Syria’s close ally and arms supplier Moscow was satisfied with the resolution’s final draft, although Russia’s ambassador to the UN, Vitaly Churkin, made clear that there were limits to the kind of action Moscow would support.

“Out of respect for the sovereignty of Syria we have cautioned against destructive attempts at external interference or imposing any kind of illusory fixes,” Churkin said.

Russia accused the United States and Europe of having tricked it into using a UN mandate to protect civilians in Libya to enable NATO engage in “regime change.”

Russia abstained from a March 2011 vote and allowed a council resolution authorizing “all necessary measures” to protect Libyan civilians to pass.

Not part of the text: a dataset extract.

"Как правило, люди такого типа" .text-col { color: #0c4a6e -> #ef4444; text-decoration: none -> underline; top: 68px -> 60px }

Click for full JPost coverage

French Ambassador Gerard Araud added that the new-found unity on the council may not be permanent. “Our consensus is fragile,” he said.

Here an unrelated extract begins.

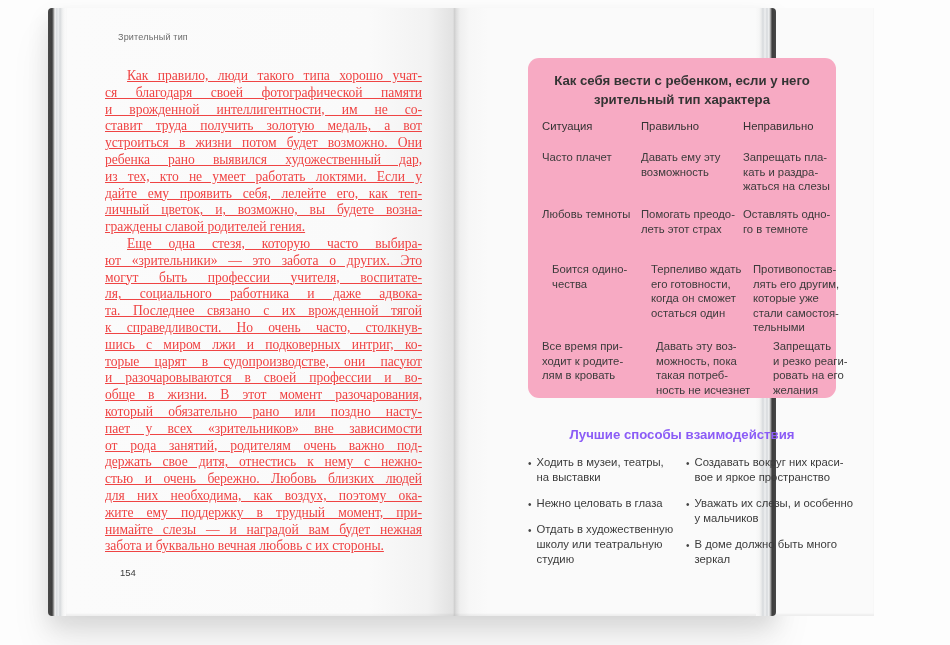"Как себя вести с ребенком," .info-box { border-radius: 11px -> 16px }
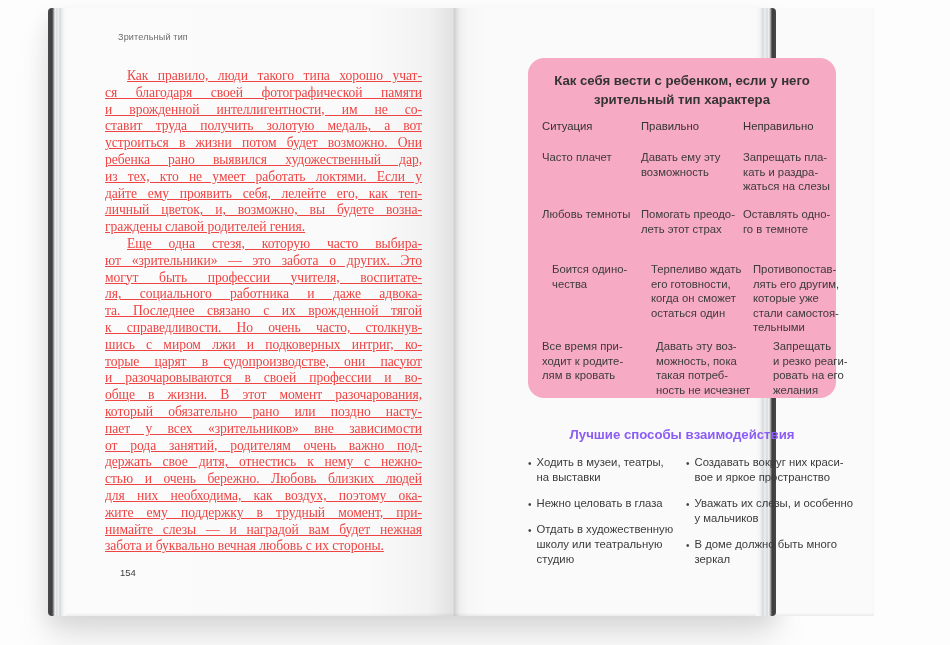"Лучшие способы взаимодействия" .best-title { color: #8b5cf6 -> #14532d }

Before agreeing to support what was originally a US-drafted text, Russia demanded that the US and European delegations dilute it so that it would not “demand” that Syria comply. The approved resolution uses softer language so that it “calls upon” Syria to implement it.

Churkin also demanded that the council urge the opposition as well as the Syrian government to change their behavior.

The approved resolution has the council “condemning the widespread violations of human rights by the Syrian authorities, as well as any human rights abuses by armed groups, recalling that those responsible shall be held accountable.”

It calls on “all parties, including the opposition, immediately to cease all armed violence in all its forms.”

The text also includes a vague warning to Damascus, saying the council would “assess the implementation of this resolution and... consider further steps as appropriate.”

Syrian Ambassador Bashar Ja’afari reiterated Damascus’s commitment to Annan’s six-point peace plan, which calls for an end to fighting, the withdrawal of troops, dialogue between the government and opposition, and a “political transition” for the country.

“The time for violence is gone,” Ja’afari said, though he accused the opposition of “50 violations” of the truce since Thursday.

Annan had asked the council to approve the deployment of an advance team of monitors as soon as possible.

His spokesman, Ahmad Fawzi, said on Friday that the first group of observers was on stand-by and ready to fly to Syria as soon as the council approved its deployment.

Annan is planning for an observer force that will have up to 250 monitors.

Western council members welcomed the resolution but had harsh words for Assad’s government.

US Ambassador Susan Rice condemned what she said was Damascus’s “murderous rampage” over the past year, adding that the sporadic violence since Thursday’s ceasefire cast doubt on the government’s commitment to peace.

Asked if the Syrian forces’ shelling on Saturday of the battered city of Homs was a violation of the ceasefire, Rice said: “Absolutely.”

Britain had similar remarks.

“We regret that it comes only after the Syrian people have for over one year suffered unimaginable brutality at the hands of a regime that has prioritized its own survival over the needs, rights and aspirations of the people it should serve and protect,” British Ambassador Mark Lyall Grant said.

Lyall Grant and France’s Araud both said that Assad’s forces had killed over 10,000 people, higher than the UN estimate of 9,000.

On the ground, activists on Saturday reported the first shelling in the city of Homs by forces loyal to Assad since the ceasefire took effect.

The Syrian Observatory for Human Rights said four people were killed during a funeral march in Aleppo, and another from shelling in Homs. A sixth person succumbed to wounds inflicted by torture in the central town of Rastan, straddling the Damascus-Aleppo road.

Tariq Alhomayed, editor-inchief of the Asharq Alawsat newspaper, wrote Saturday that President Barack Obama needed to reassert US leadership over the Syria crisis.

“Mr. Obama, please return to the Syrian issue today, particularly as it is more than enough that the international community has, over the past year, provided Assad with one opportunity after another – or shall we say a license – to kill more Syrian people,” Alhomayed wrote in an op-ed in the Saudi English-language newspaper Arab News.

“Mr. President,” he wrote, “return to the Syrian issue, for all excuses have been exhausted.”